**TASK OBJECTIVE:** How do the lines below between the ones holding "MEDICAL CONDITIONS (optional" and "Medical License #", inclusive, read? Give them again exactly, with no other lines.
+++ PROVIDED MATERIAL
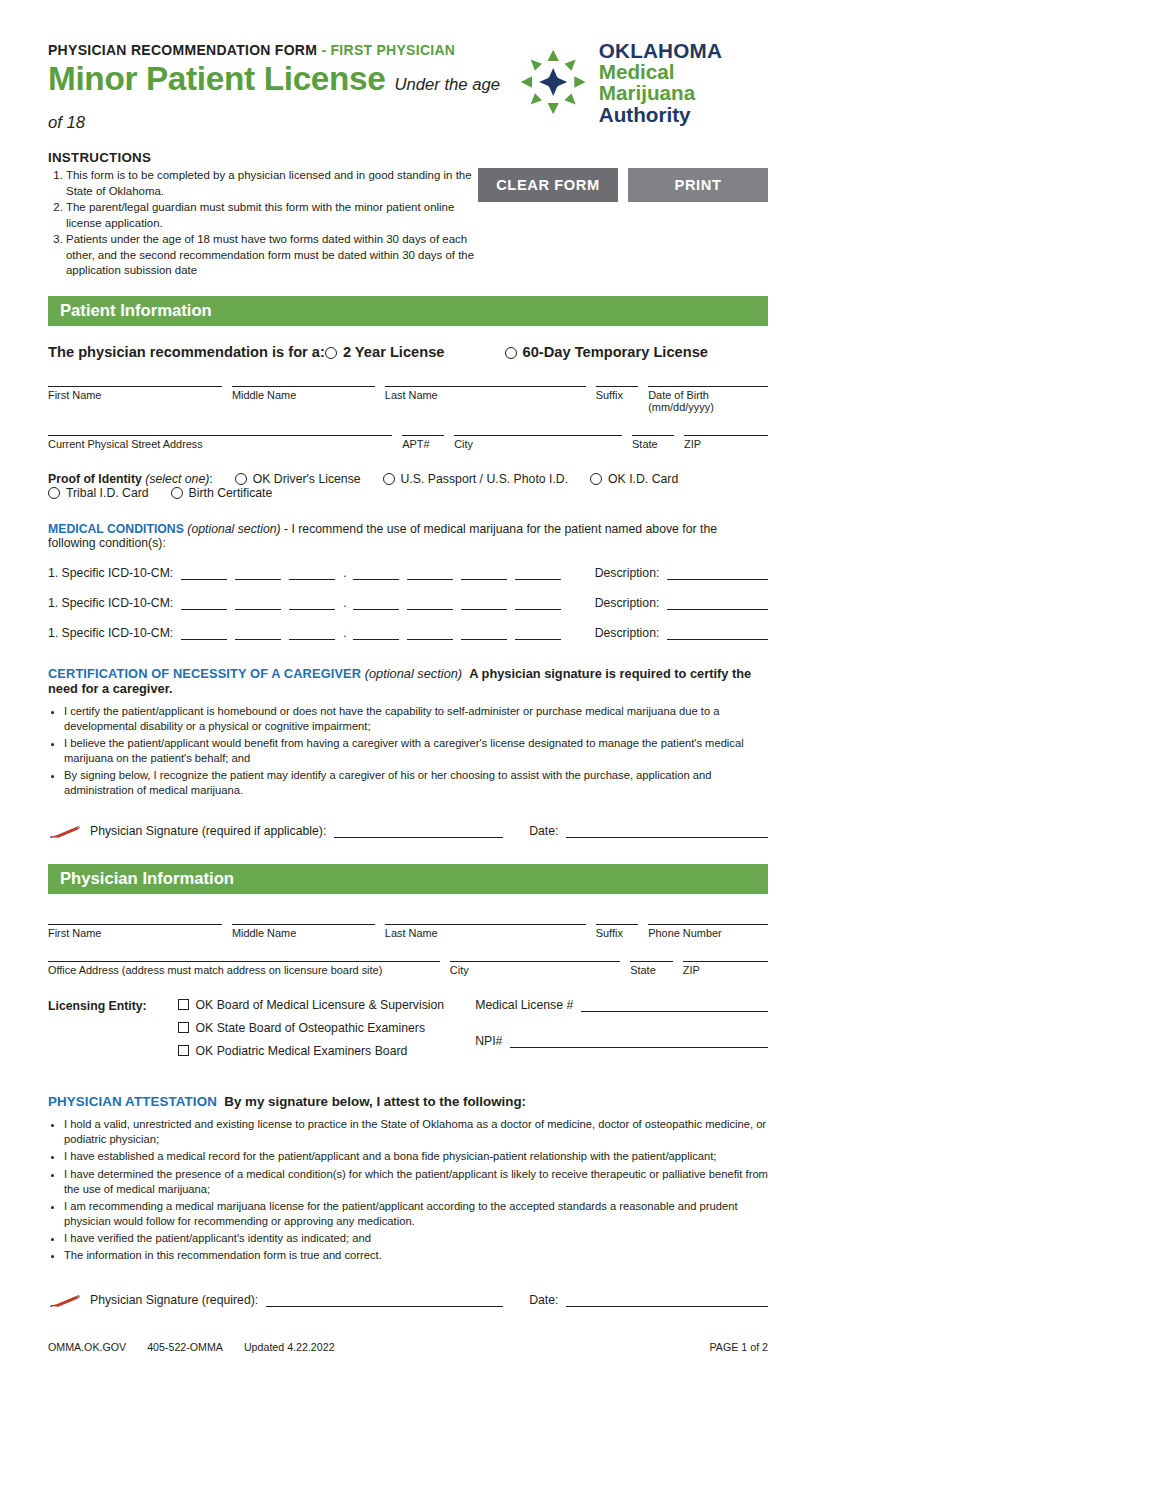Physician Recommendation Form - First Physician
Minor Patient License Under the age of 18
OKLAHOMA
Medical Marijuana
Authority
INSTRUCTIONS
This form is to be completed by a physician licensed and in good standing in the State of Oklahoma.
The parent/legal guardian must submit this form with the minor patient online license application.
Patients under the age of 18 must have two forms dated within 30 days of each other, and the second recommendation form must be dated within 30 days of the application subission date
CLEAR FORM
PRINT
Patient Information
The physician recommendation is for a: 2 Year License 60-Day Temporary License
First Name Middle Name Last Name Suffix Date of Birth (mm/dd/yyyy)
Current Physical Street Address APT# City State ZIP
Proof of Identity (select one): OK Driver's License U.S. Passport / U.S. Photo I.D. OK I.D. Card Tribal I.D. Card Birth Certificate
MEDICAL CONDITIONS (optional section) - I recommend the use of medical marijuana for the patient named above for the following condition(s):
1. Specific ICD-10-CM:
.
Description:
1. Specific ICD-10-CM:
.
Description:
1. Specific ICD-10-CM:
.
Description:
CERTIFICATION OF NECESSITY OF A CAREGIVER (optional section) A physician signature is required to certify the need for a caregiver.
I certify the patient/applicant is homebound or does not have the capability to self-administer or purchase medical marijuana due to a developmental disability or a physical or cognitive impairment;
I believe the patient/applicant would benefit from having a caregiver with a caregiver's license designated to manage the patient's medical marijuana on the patient's behalf; and
By signing below, I recognize the patient may identify a caregiver of his or her choosing to assist with the purchase, application and administration of medical marijuana.
Physician Signature (required if applicable):
Date:
Physician Information
First Name Middle Name Last Name Suffix Phone Number
Office Address (address must match address on licensure board site) City State ZIP
Licensing Entity:
OK Board of Medical Licensure & Supervision
OK State Board of Osteopathic Examiners
OK Podiatric Medical Examiners Board
Medical License #
NPI#
PHYSICIAN ATTESTATION By my signature below, I attest to the following:
I hold a valid, unrestricted and existing license to practice in the State of Oklahoma as a doctor of medicine, doctor of osteopathic medicine, or podiatric physician;
I have established a medical record for the patient/applicant and a bona fide physician-patient relationship with the patient/applicant;
I have determined the presence of a medical condition(s) for which the patient/applicant is likely to receive therapeutic or palliative benefit from the use of medical marijuana;
I am recommending a medical marijuana license for the patient/applicant according to the accepted standards a reasonable and prudent physician would follow for recommending or approving any medication.
I have verified the patient/applicant's identity as indicated; and
The information in this recommendation form is true and correct.
Physician Signature (required):
Date:
OMMA.OK.GOV 405-522-OMMA Updated 4.22.2022
PAGE 1 of 2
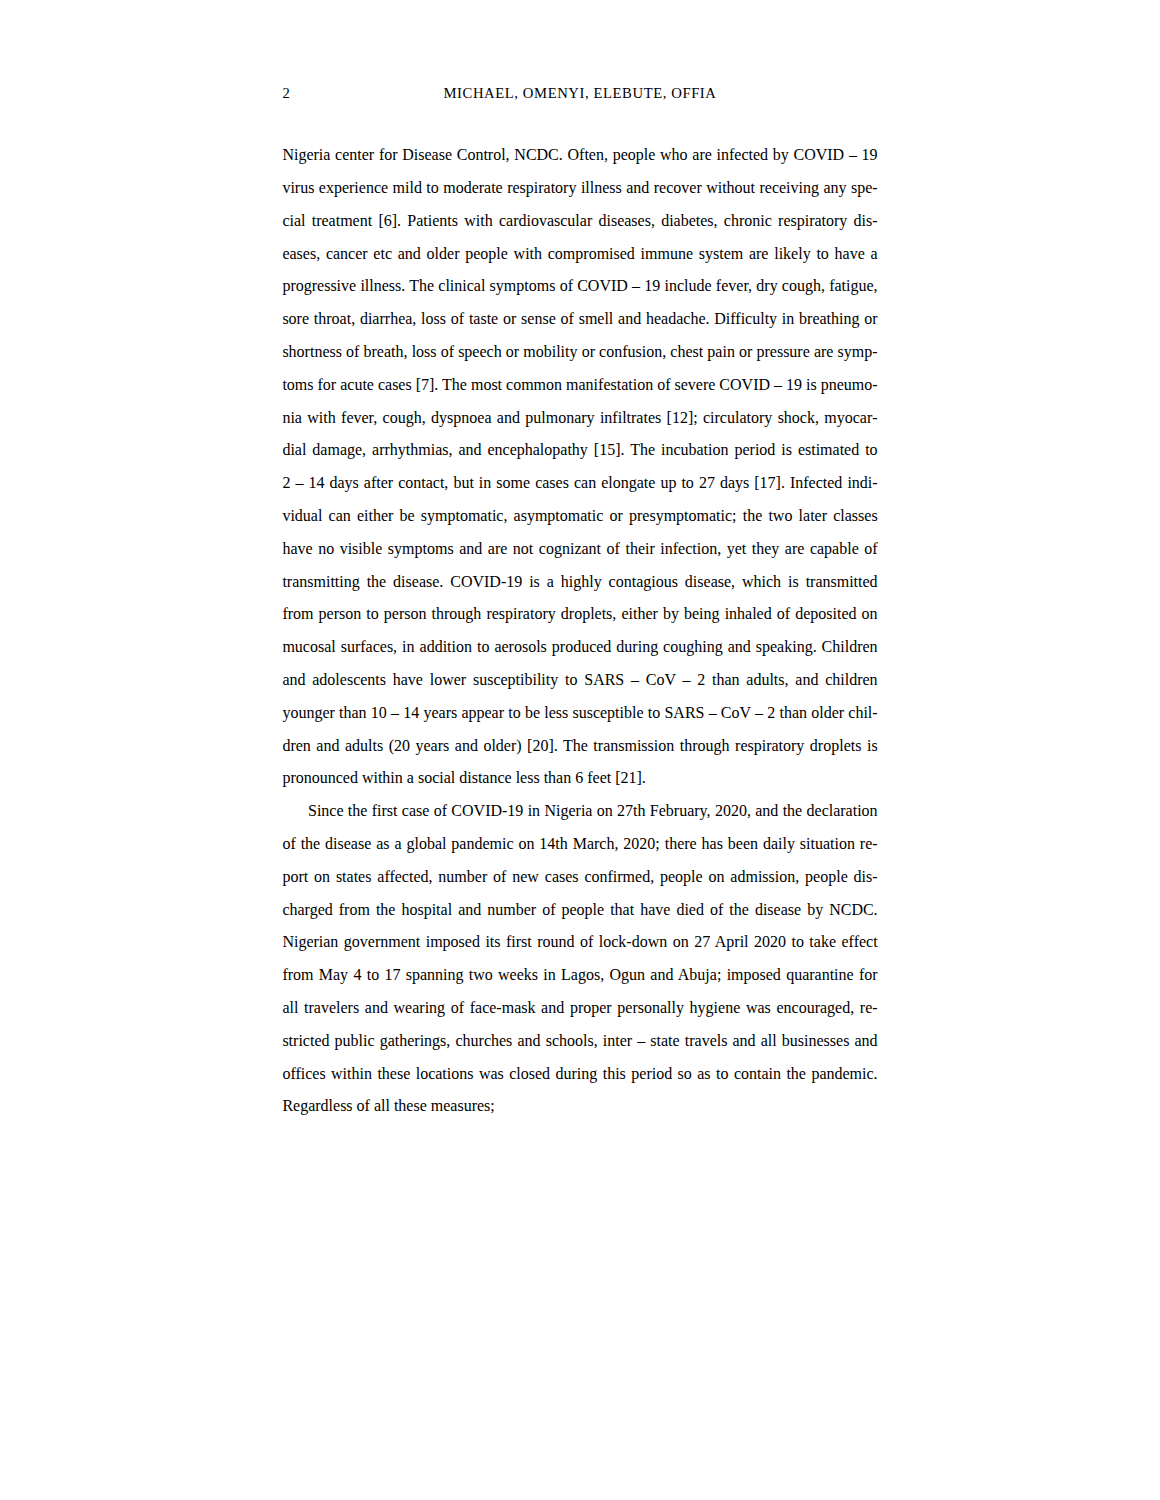2 MICHAEL, OMENYI, ELEBUTE, OFFIA
Nigeria center for Disease Control, NCDC. Often, people who are infected by COVID – 19 virus experience mild to moderate respiratory illness and recover without receiving any special treatment [6]. Patients with cardiovascular diseases, diabetes, chronic respiratory diseases, cancer etc and older people with compromised immune system are likely to have a progressive illness. The clinical symptoms of COVID – 19 include fever, dry cough, fatigue, sore throat, diarrhea, loss of taste or sense of smell and headache. Difficulty in breathing or shortness of breath, loss of speech or mobility or confusion, chest pain or pressure are symptoms for acute cases [7]. The most common manifestation of severe COVID – 19 is pneumonia with fever, cough, dyspnoea and pulmonary infiltrates [12]; circulatory shock, myocardial damage, arrhythmias, and encephalopathy [15]. The incubation period is estimated to 2 – 14 days after contact, but in some cases can elongate up to 27 days [17]. Infected individual can either be symptomatic, asymptomatic or presymptomatic; the two later classes have no visible symptoms and are not cognizant of their infection, yet they are capable of transmitting the disease. COVID-19 is a highly contagious disease, which is transmitted from person to person through respiratory droplets, either by being inhaled of deposited on mucosal surfaces, in addition to aerosols produced during coughing and speaking. Children and adolescents have lower susceptibility to SARS – CoV – 2 than adults, and children younger than 10 – 14 years appear to be less susceptible to SARS – CoV – 2 than older children and adults (20 years and older) [20]. The transmission through respiratory droplets is pronounced within a social distance less than 6 feet [21].
Since the first case of COVID-19 in Nigeria on 27th February, 2020, and the declaration of the disease as a global pandemic on 14th March, 2020; there has been daily situation report on states affected, number of new cases confirmed, people on admission, people discharged from the hospital and number of people that have died of the disease by NCDC. Nigerian government imposed its first round of lock-down on 27 April 2020 to take effect from May 4 to 17 spanning two weeks in Lagos, Ogun and Abuja; imposed quarantine for all travelers and wearing of face-mask and proper personally hygiene was encouraged, restricted public gatherings, churches and schools, inter – state travels and all businesses and offices within these locations was closed during this period so as to contain the pandemic. Regardless of all these measures;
++++++
**RESULT OF THE EXERCISE:**
MEDICAL CONDITIONS (optional section) - I recommend the use of medical marijuana for the patient named above for the following condition(s):
1. Specific ICD-10-CM:
.
Description:
1. Specific ICD-10-CM:
.
Description:
1. Specific ICD-10-CM:
.
Description:
CERTIFICATION OF NECESSITY OF A CAREGIVER (optional section) A physician signature is required to certify the need for a caregiver.
I certify the patient/applicant is homebound or does not have the capability to self-administer or purchase medical marijuana due to a developmental disability or a physical or cognitive impairment;
I believe the patient/applicant would benefit from having a caregiver with a caregiver's license designated to manage the patient's medical marijuana on the patient's behalf; and
By signing below, I recognize the patient may identify a caregiver of his or her choosing to assist with the purchase, application and administration of medical marijuana.
Physician Signature (required if applicable):
Date:
Physician Information
First Name Middle Name Last Name Suffix Phone Number
Office Address (address must match address on licensure board site) City State ZIP
Licensing Entity:
OK Board of Medical Licensure & Supervision
OK State Board of Osteopathic Examiners
OK Podiatric Medical Examiners Board
Medical License #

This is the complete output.